Never. Almost never. Sometimes. Often. Always. I confess: I love taking surveys. If you do too, have at The Healthy Communication Survey, created by Dr. Jeong-Nam Kim at Purdue University. Even if you don’t share my strong admiration for surveys, you should take this one anyway. Here’s why:
Many reports show the Internet is a good way to obtain information and interact with others who experience similar health issues. Take for example a great study from the Pew Internet and American Life Project.

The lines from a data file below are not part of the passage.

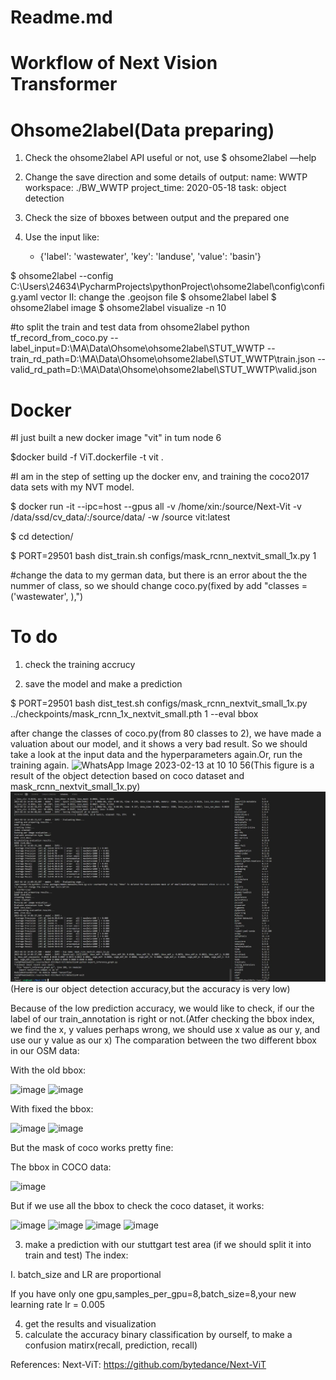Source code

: 
# Readme.md
# Workflow of Next Vision Transformer

# Ohsome2label(Data preparing)

1. Check the ohsome2label API useful or not, use $ ohsome2label —help

2. Change the save direction and some details of output:
  name: WWTP
  workspace: ./BW_WWTP
  project_time: 2020-05-18
  task: object detection

3. Check the size of bboxes between output and the prepared one

4. Use the input like:
    - {'label': 'wastewater', 'key': 'landuse', 'value': 'basin'}


$ ohsome2label --config  C:\Users\24634\PycharmProjects\pythonProject\ohsome2label\config\config.yaml vector
II: change the .geojson file
$ ohsome2label label
$ ohsome2label image
$ ohsome2label visualize -n 10

#to split the train and test data from ohsome2label
python tf_record_from_coco.py --label_input=D:\MA\Data\Ohsome\ohsome2label\STUT_WWTP --train_rd_path=D:\MA\Data\Ohsome\ohsome2label\STUT_WWTP\train.json --valid_rd_path=D:\MA\Data\Ohsome\ohsome2label\STUT_WWTP\valid.json



# Docker
#I just built a new docker image "vit" in tum node 6

$docker build -f ViT.dockerfile -t vit .

#I am in the step of setting up the docker env, and training the coco2017 data sets with my NVT model.

$ docker run -it --ipc=host --gpus all -v /home/xin:/source/Next-Vit -v /data/ssd/cv_data/:/source/data/ -w /source vit:latest

$ cd detection/

$ PORT=29501 bash dist_train.sh configs/mask_rcnn_nextvit_small_1x.py 1


#change the data to my german data, but there is an error about the the nummer of class, so we should change coco.py(fixed by add "classes = ('wastewater', ),")


# To do

1. check the training accrucy

2. save the model and make a prediction

$ PORT=29501 bash dist_test.sh configs/mask_rcnn_nextvit_small_1x.py ../checkpoints/mask_rcnn_1x_nextvit_small.pth 1 --eval bbox

after change the classes of coco.py(from 80 classes to 2), we have made a valuation about our model, and it shows a very bad result. So we should take a look at the input data and the hyperparameters again.Or, run the training again.
![WhatsApp Image 2023-02-13 at 10 10 56](https://user-images.githubusercontent.com/87394529/224976140-014632d5-aed1-48d7-ba0e-9ca1c669921f.jpg)(This figure is a result of the object detection based on coco dataset and mask_rcnn_nextvit_small_1x.py)
![result chat](https://github.com/XinWang1128/Next_Vision_Transformer/blob/master/98d7b963-95c3-471b-be51-7d886cbcae4d.png)
(Here is our object detection accuracy,but the accuracy is very low)

Because of the low prediction accuracy, we would like to check, if our the label of our train_annotation is right or not.(Atfer checking the bbox index, we find the x, y values perhaps wrong, we should use x value as our y, and use our y value as our x)
The comparation between the two different bbox in our OSM data:

With the old bbox:

![image](https://user-images.githubusercontent.com/87394529/225911088-cba04cf2-df8b-4951-aab1-a89b2ba2043c.png)
![image](https://user-images.githubusercontent.com/87394529/226318690-bf117352-47f1-4241-a593-5ba797a018bd.png)


With fixed the bbox:

![image](https://user-images.githubusercontent.com/87394529/225911257-824213a7-f09f-492f-915b-2adaed9e397d.png)
![image](https://user-images.githubusercontent.com/87394529/226318776-1467d2b0-3d3b-4c25-8703-fc247c2df955.png)



But the mask of coco works pretty fine:

The  bbox in COCO data:

![image](https://user-images.githubusercontent.com/87394529/225911454-4ca671af-22bb-452d-b231-5390d685ad27.png)

But if we use all the bbox to check the coco dataset, it works:

![image](https://user-images.githubusercontent.com/87394529/226360667-cfdf3fa5-4322-4832-b96d-79ba4685ecfa.png)
![image](https://user-images.githubusercontent.com/87394529/226360704-21094e88-bb5b-4114-aa92-7e75d9863bd1.png)
![image](https://user-images.githubusercontent.com/87394529/226360839-be6aea10-2fc5-4975-bdfd-9f69f18bee33.png)
![image](https://user-images.githubusercontent.com/87394529/226360795-14a05282-f18e-44e0-bf1d-e93d30c76285.png)


3. make a prediction with our stuttgart test area (if we should split it into train and test)
The index: 

I. batch_size and LR are proportional

If you have only one gpu,samples_per_gpu=8,batch_size=8,your new learning rate lr = 0.005





4. get the results and visualization
5. calculate the accuracy binary classification by ourself, to make a confusion matirx(recall, prediction, recall)


References:
Next-ViT: https://github.com/bytedance/Next-ViT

It shows that yes, we young ones take the prize: Out of every age group, health seekers age 18-29 cite the most benefits from online health information.
Although such reports show the habits of online health seekers, few reveal the down and dirty theoretical workings behind the hours we spend staring at the screen and clicking away. (For any of you on Planet Cancer’s myplanet, you know the addiction about which I speak.)
Enter the Healthy Communication Survey, whose goal is to uncloak the theoretical explanation behind the Internet and health communities. Theory shmeory, what’s the point? When cancer and other health organizations seek funding for online learning and support projects, they’ve gotta pony up the proof that this is a real service to us. They’ve gotta justify the need by showing the nitty gritty behinds the scenes benefits that online resources play in our lives and our health. Why do we use them? What role are they filling? How does the Internet change the way we manage our health?